§ TASK TO COMPLETE
From the first line to the last, reproduce the records below exactly, omitting any picture.
*** Opening TASK DATA ***
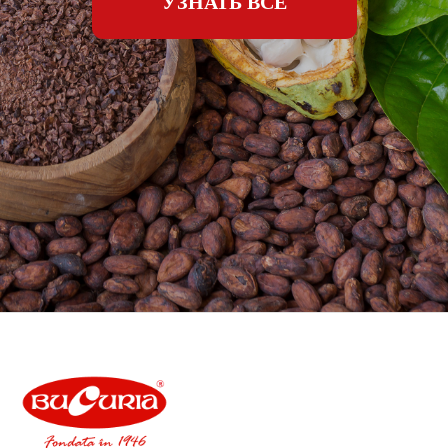
УЗНАТЬ ВСЕ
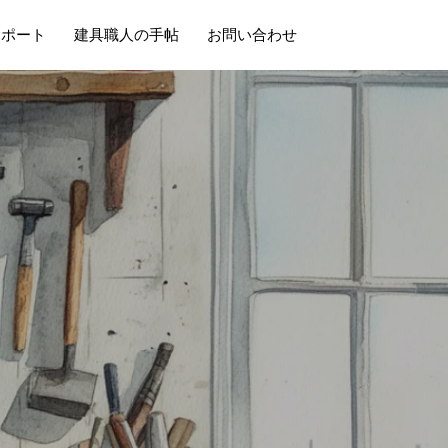
サポート
建具職人の手帖
お問い合わせ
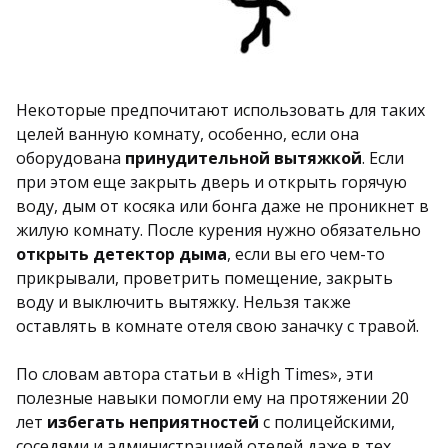
Некоторые предпочитают использовать для таких
целей ванную комнату, особенно, если она
оборудована
принудительной вытяжкой
. Если
при этом еще закрыть дверь и открыть горячую
воду, дым от косяка или бонга даже не проникнет в
жилую комнату. После курения нужно обязательно
открыть детектор дыма
, если вы его чем-то
прикрывали, проветрить помещение, закрыть
воду и выключить вытяжку. Нельзя также
оставлять в комнате отеля свою заначку с травой.
По словам автора статьи в «High Times», эти
полезные навыки помогли ему на протяжении 20
лет
избегать неприятностей
с полицейскими,
соседями и администрацией отелей даже в тех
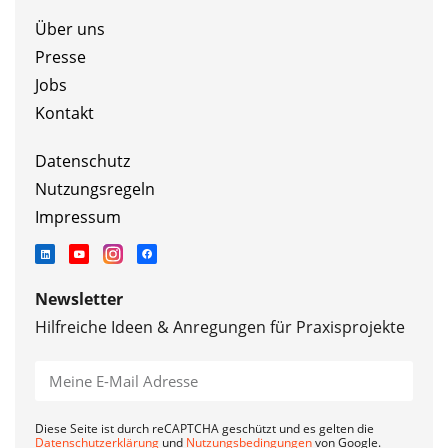
Über uns
Presse
Jobs
Kontakt
Datenschutz
Nutzungsregeln
Impressum
Newsletter
Hilfreiche Ideen & Anregungen für Praxisprojekte
Diese Seite ist durch reCAPTCHA geschützt und es gelten die
Datenschutzerklärung
und
Nutzungsbedingungen
von Google.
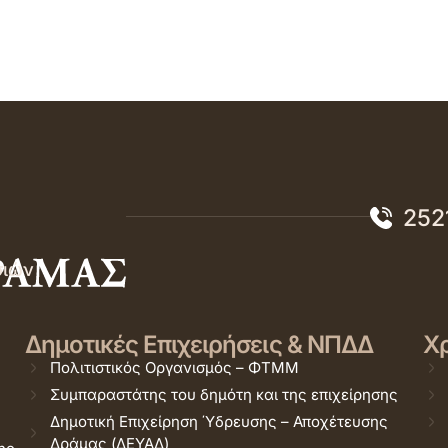
252
σιών
Δημοτικές Επιχειρήσεις & ΝΠΔΔ
Χρ
Πολιτιστικός Οργανισμός – ΦΤΜΜ
Συμπαραστάτης του δημότη και της επιχείρησης
Δημοτική Επιχείρηση Ύδρευσης – Αποχέτευσης
Δράμας (ΔΕΥΑΔ)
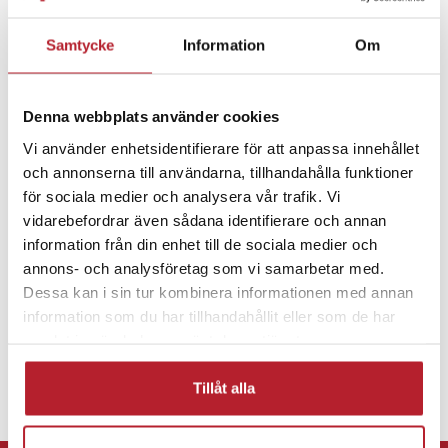
Detta 54B KeyPart utbyteshuvud är tillverkat i Tyskland och passar
Samtycke
Information
Om
direkt på kompatibla Braun Series 5-rakapparater. Det ger ett
Fortsätt att fynda
enkelt sätt att förlänga rakapparatens användning och behålla en
fräsch rakupplevelse.
Denna webbplats använder cookies
Hem & Trädgård
Hälsa & Skönhet
Vi använder enhetsidentifierare för att anpassa innehållet
Specifikation
och annonserna till användarna, tillhandahålla funktioner
- Varumärke: Braun
Rakprodukter
Rakhuvud & skärblad
för sociala medier och analysera vår trafik. Vi
- Modell: 54B KeyPart
- Produkttyp: Skärhuvud och utbyteshuvud
vidarebefordrar även sådana identifierare och annan
- Kompatibilitet: Braun Series 5 generation 50, 51 och 52
information från din enhet till de sociala medier och
- Skärsystem: Tre flexibla skärblad
annons- och analysföretag som vi samarbetar med.
- Funktion: Hudskyddande folie
Dessa kan i sin tur kombinera informationen med annan
- Rekommenderat byte: Var 18:e månad
information som du har tillhandahållit eller som de har
- Tillverkningsland: Tyskland
samlat in när du har använt deras tjänster.
- Innehåll: 1 × 54B KeyPart utbyteshuvud
Tillåt alla
Artikelnummer
:
130449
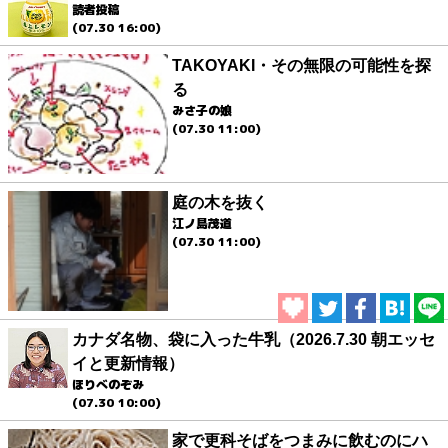
読者投稿
(07.30 16:00)
TAKOYAKI・その無限の可能性を探
る
みさ子の娘
(07.30 11:00)
庭の木を抜く
江ノ島茂道
(07.30 11:00)
カナダ名物、袋に入った牛乳（2026.7.30 朝エッセ
イと更新情報）
ほりべのぞみ
(07.30 10:00)
家で更科そばをつまみに飲むのにハ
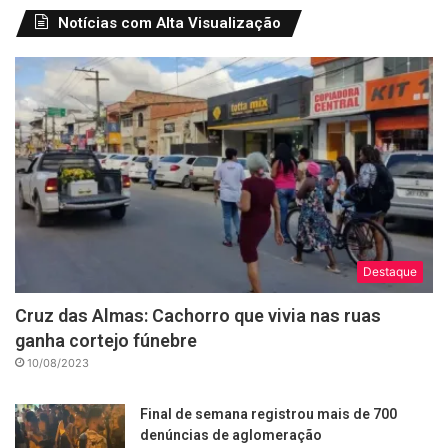
Notícias com Alta Visualização
Destaque
Cruz das Almas: Cachorro que vivia nas ruas
ganha cortejo fúnebre
10/08/2023
Final de semana registrou mais de 700
denúncias de aglomeração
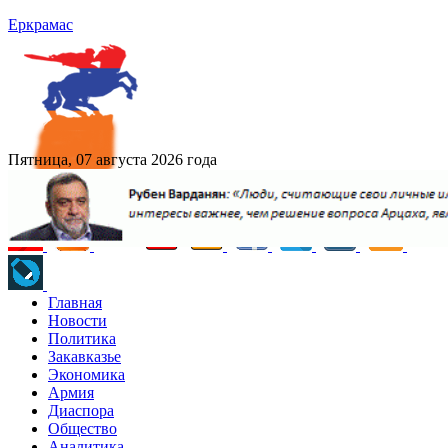
Еркрамас
Пятница, 07 августа 2026 года
Главная
Новости
Политика
Закавказье
Экономика
Армия
Диаспора
Общество
Аналитика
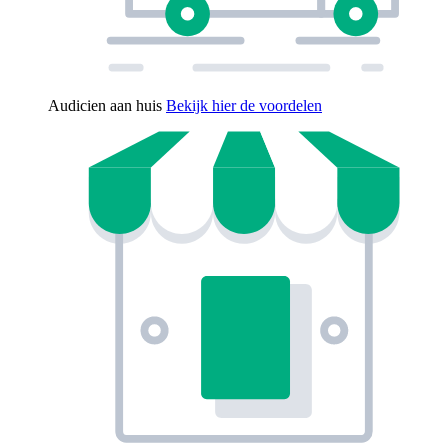
Audicien aan huis
Bekijk hier de voordelen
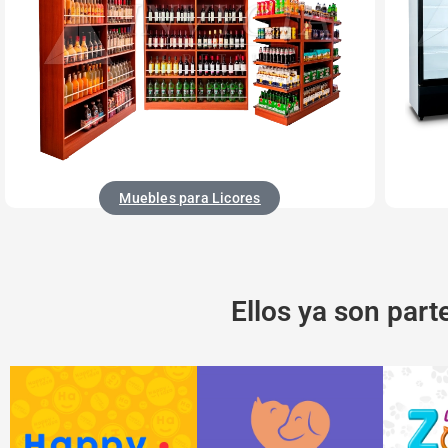
Muebles para Licores
Ellos ya son parte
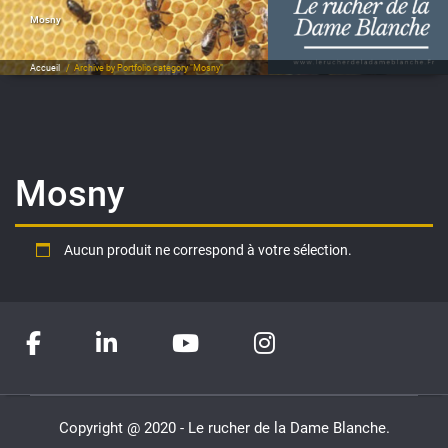
Mosny
Accueil
/
Archive by Portfolio category "Mosny"
Mosny
Aucun produit ne correspond à votre sélection.
Copyright @ 2020 - Le rucher de la Dame Blanche.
*** Closing TASK DATA ***
§ YOUR SOLUTION
УЗНАТЬ ВСЕ
サポート
建具職人の手帖
お問い合わせ
Некоторые предпочитают использовать для таких
целей ванную комнату, особенно, если она
оборудована
принудительной вытяжкой
. Если
при этом еще закрыть дверь и открыть горячую
воду, дым от косяка или бонга даже не проникнет в
жилую комнату. После курения нужно обязательно
открыть детектор дыма
, если вы его чем-то
прикрывали, проветрить помещение, закрыть
воду и выключить вытяжку. Нельзя также
оставлять в комнате отеля свою заначку с травой.
По словам автора статьи в «High Times», эти
полезные навыки помогли ему на протяжении 20
лет
избегать неприятностей
с полицейскими,
соседями и администрацией отелей даже в тех
Über uns
Presse
Jobs
Kontakt
Datenschutz
Nutzungsregeln
Impressum
Newsletter
Hilfreiche Ideen & Anregungen für Praxisprojekte
Diese Seite ist durch reCAPTCHA geschützt und es gelten die
Datenschutzerklärung
und
Nutzungsbedingungen
von Google.
252
σιών
Δημοτικές Επιχειρήσεις & ΝΠΔΔ
Χρ
Πολιτιστικός Οργανισμός – ΦΤΜΜ
Συμπαραστάτης του δημότη και της επιχείρησης
Δημοτική Επιχείρηση Ύδρευσης – Αποχέτευσης
Δράμας (ΔΕΥΑΔ)
Detta 54B KeyPart utbyteshuvud är tillverkat i Tyskland och passar
Samtycke
Information
Om
direkt på kompatibla Braun Series 5-rakapparater. Det ger ett
Fortsätt att fynda
enkelt sätt att förlänga rakapparatens användning och behålla en
fräsch rakupplevelse.
Denna webbplats använder cookies
Hem & Trädgård
Hälsa & Skönhet
Vi använder enhetsidentifierare för att anpassa innehållet
Specifikation
och annonserna till användarna, tillhandahålla funktioner
- Varumärke: Braun
Rakprodukter
Rakhuvud & skärblad
för sociala medier och analysera vår trafik. Vi
- Modell: 54B KeyPart
- Produkttyp: Skärhuvud och utbyteshuvud
vidarebefordrar även sådana identifierare och annan
- Kompatibilitet: Braun Series 5 generation 50, 51 och 52
information från din enhet till de sociala medier och
- Skärsystem: Tre flexibla skärblad
annons- och analysföretag som vi samarbetar med.
- Funktion: Hudskyddande folie
Dessa kan i sin tur kombinera informationen med annan
- Rekommenderat byte: Var 18:e månad
information som du har tillhandahållit eller som de har
- Tillverkningsland: Tyskland
samlat in när du har använt deras tjänster.
- Innehåll: 1 × 54B KeyPart utbyteshuvud
Tillåt alla
Artikelnummer
:
130449
読者投稿
(07.30 16:00)
TAKOYAKI・その無限の可能性を探
る
みさ子の娘
(07.30 11:00)
庭の木を抜く
江ノ島茂道
(07.30 11:00)
カナダ名物、袋に入った牛乳（2026.7.30 朝エッセ
イと更新情報）
ほりべのぞみ
(07.30 10:00)
家で更科そばをつまみに飲むのにハ
Notícias com Alta Visualização
Destaque
Cruz das Almas: Cachorro que vivia nas ruas
ganha cortejo fúnebre
10/08/2023
Final de semana registrou mais de 700
denúncias de aglomeração
Еркрамас
Пятница, 07 августа 2026 года
Главная
Новости
Политика
Закавказье
Экономика
Армия
Диаспора
Общество
Аналитика
Audicien aan huis
Bekijk hier de voordelen
Muebles para Licores
Ellos ya son parte
Mosny
Accueil
/
Archive by Portfolio category "Mosny"
Mosny
Aucun produit ne correspond à votre sélection.
Copyright @ 2020 - Le rucher de la Dame Blanche.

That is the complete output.